Assigned task: Only the text belongs in the copy: retype each record exactly as it appears.

[Data extracted from a collection]
* * * * *
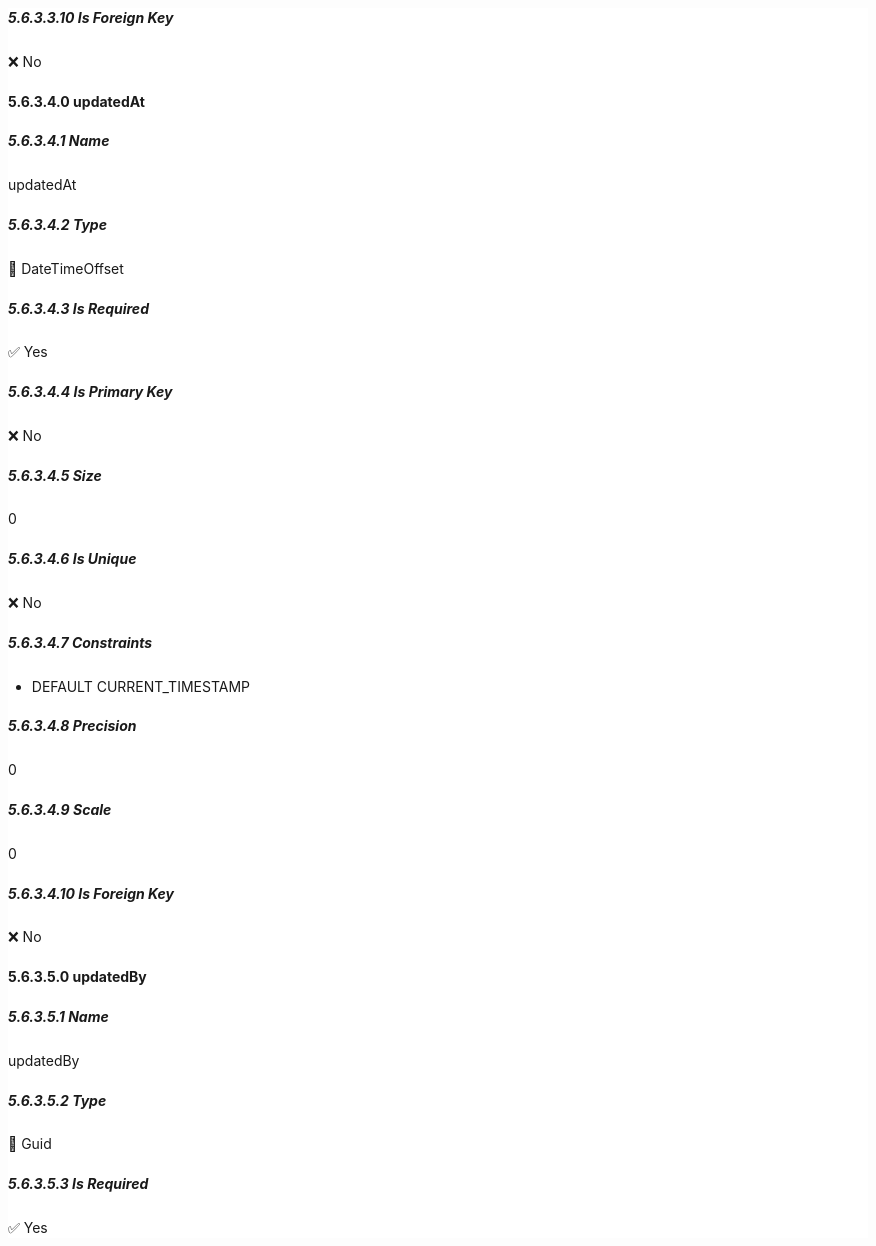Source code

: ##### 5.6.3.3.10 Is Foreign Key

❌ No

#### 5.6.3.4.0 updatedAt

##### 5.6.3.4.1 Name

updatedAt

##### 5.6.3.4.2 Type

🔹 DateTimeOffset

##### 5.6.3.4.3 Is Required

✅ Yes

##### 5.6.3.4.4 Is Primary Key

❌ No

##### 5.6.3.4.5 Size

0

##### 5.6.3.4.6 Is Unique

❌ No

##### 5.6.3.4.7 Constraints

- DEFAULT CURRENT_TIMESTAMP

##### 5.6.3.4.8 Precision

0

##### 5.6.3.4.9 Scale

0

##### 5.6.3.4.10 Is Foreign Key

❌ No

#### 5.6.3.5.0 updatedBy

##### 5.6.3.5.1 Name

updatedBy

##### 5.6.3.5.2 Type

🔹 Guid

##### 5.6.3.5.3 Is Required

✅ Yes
* * * * *
Task answer:
Source code

: ##### 5.6.3.3.10 Is Foreign Key

❌ No

#### 5.6.3.4.0 updatedAt

##### 5.6.3.4.1 Name

updatedAt

##### 5.6.3.4.2 Type

🔹 DateTimeOffset

##### 5.6.3.4.3 Is Required

✅ Yes

##### 5.6.3.4.4 Is Primary Key

❌ No

##### 5.6.3.4.5 Size

0

##### 5.6.3.4.6 Is Unique

❌ No

##### 5.6.3.4.7 Constraints

- DEFAULT CURRENT_TIMESTAMP

##### 5.6.3.4.8 Precision

0

##### 5.6.3.4.9 Scale

0

##### 5.6.3.4.10 Is Foreign Key

❌ No

#### 5.6.3.5.0 updatedBy

##### 5.6.3.5.1 Name

updatedBy

##### 5.6.3.5.2 Type

🔹 Guid

##### 5.6.3.5.3 Is Required

✅ Yes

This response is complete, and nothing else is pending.